[Extracted records]
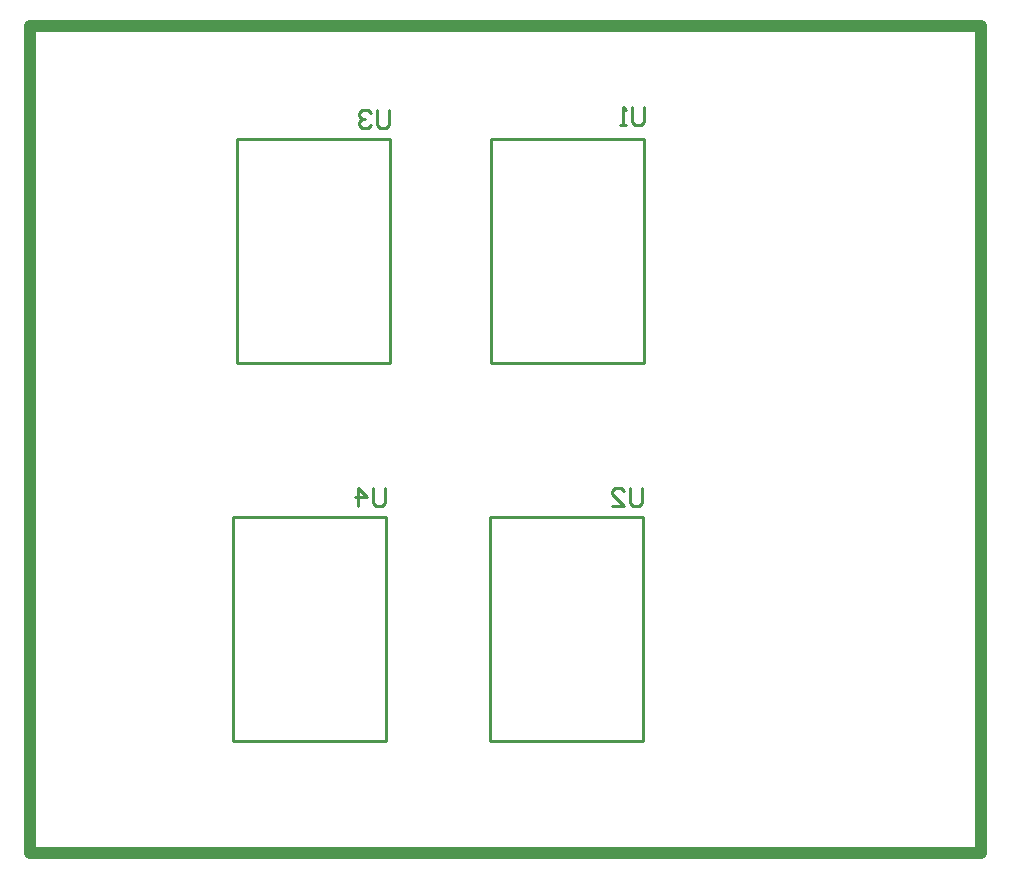
<source format=gbo>
G04*
G04 #@! TF.GenerationSoftware,Altium Limited,Altium Designer,20.0.12 (288)*
G04*
G04 Layer_Color=32896*
%FSLAX44Y44*%
%MOMM*%
G71*
G01*
G75*
%ADD11C,0.2540*%
%ADD13C,1.0000*%
D11*
X520000Y515000D02*
Y705000D01*
X390000Y515000D02*
X520000D01*
X390000D02*
Y705000D01*
X520000D01*
X389200Y195000D02*
X519200D01*
Y385000D01*
X389200D02*
X519200D01*
X389200Y195000D02*
Y385000D01*
X175000Y705000D02*
X305000D01*
X175000Y515000D02*
Y705000D01*
Y515000D02*
X305000D01*
Y705000D01*
X171700Y195000D02*
X301700D01*
Y385000D01*
X171700D02*
X301700D01*
X171700Y195000D02*
Y385000D01*
X300518Y409095D02*
Y396399D01*
X297979Y393860D01*
X292901D01*
X290361Y396399D01*
Y409095D01*
X277665Y393860D02*
Y409095D01*
X285283Y401478D01*
X275126D01*
X303712Y729245D02*
Y716549D01*
X301173Y714010D01*
X296095D01*
X293555Y716549D01*
Y729245D01*
X288477Y726706D02*
X285938Y729245D01*
X280860D01*
X278320Y726706D01*
Y724167D01*
X280860Y721628D01*
X283399D01*
X280860D01*
X278320Y719088D01*
Y716549D01*
X280860Y714010D01*
X285938D01*
X288477Y716549D01*
X517902Y409079D02*
Y396383D01*
X515363Y393844D01*
X510285D01*
X507745Y396383D01*
Y409079D01*
X492510Y393844D02*
X502667D01*
X492510Y404001D01*
Y406540D01*
X495049Y409079D01*
X500128D01*
X502667Y406540D01*
X519757Y731618D02*
Y718922D01*
X517217Y716383D01*
X512139D01*
X509600Y718922D01*
Y731618D01*
X504522Y716383D02*
X499443D01*
X501982D01*
Y731618D01*
X504522Y729079D01*
D13*
X0Y100000D02*
X805000D01*
X0Y800000D02*
X0Y100000D01*
X805000Y800000D02*
X805000Y100000D01*
X0Y800000D02*
X805000D01*
M02*

</source>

* _Task to complete_
Set down exactly the lines of the data above, beginning with the line that has "G04 #@! TF.GenerationSoftware,Altium" and ending with the line that has "X285938Y729245D01*", and no others.

* _Your solution_
G04 #@! TF.GenerationSoftware,Altium Limited,Altium Designer,20.0.12 (288)*
G04*
G04 Layer_Color=32896*
%FSLAX44Y44*%
%MOMM*%
G71*
G01*
G75*
%ADD11C,0.2540*%
%ADD13C,1.0000*%
D11*
X520000Y515000D02*
Y705000D01*
X390000Y515000D02*
X520000D01*
X390000D02*
Y705000D01*
X520000D01*
X389200Y195000D02*
X519200D01*
Y385000D01*
X389200D02*
X519200D01*
X389200Y195000D02*
Y385000D01*
X175000Y705000D02*
X305000D01*
X175000Y515000D02*
Y705000D01*
Y515000D02*
X305000D01*
Y705000D01*
X171700Y195000D02*
X301700D01*
Y385000D01*
X171700D02*
X301700D01*
X171700Y195000D02*
Y385000D01*
X300518Y409095D02*
Y396399D01*
X297979Y393860D01*
X292901D01*
X290361Y396399D01*
Y409095D01*
X277665Y393860D02*
Y409095D01*
X285283Y401478D01*
X275126D01*
X303712Y729245D02*
Y716549D01*
X301173Y714010D01*
X296095D01*
X293555Y716549D01*
Y729245D01*
X288477Y726706D02*
X285938Y729245D01*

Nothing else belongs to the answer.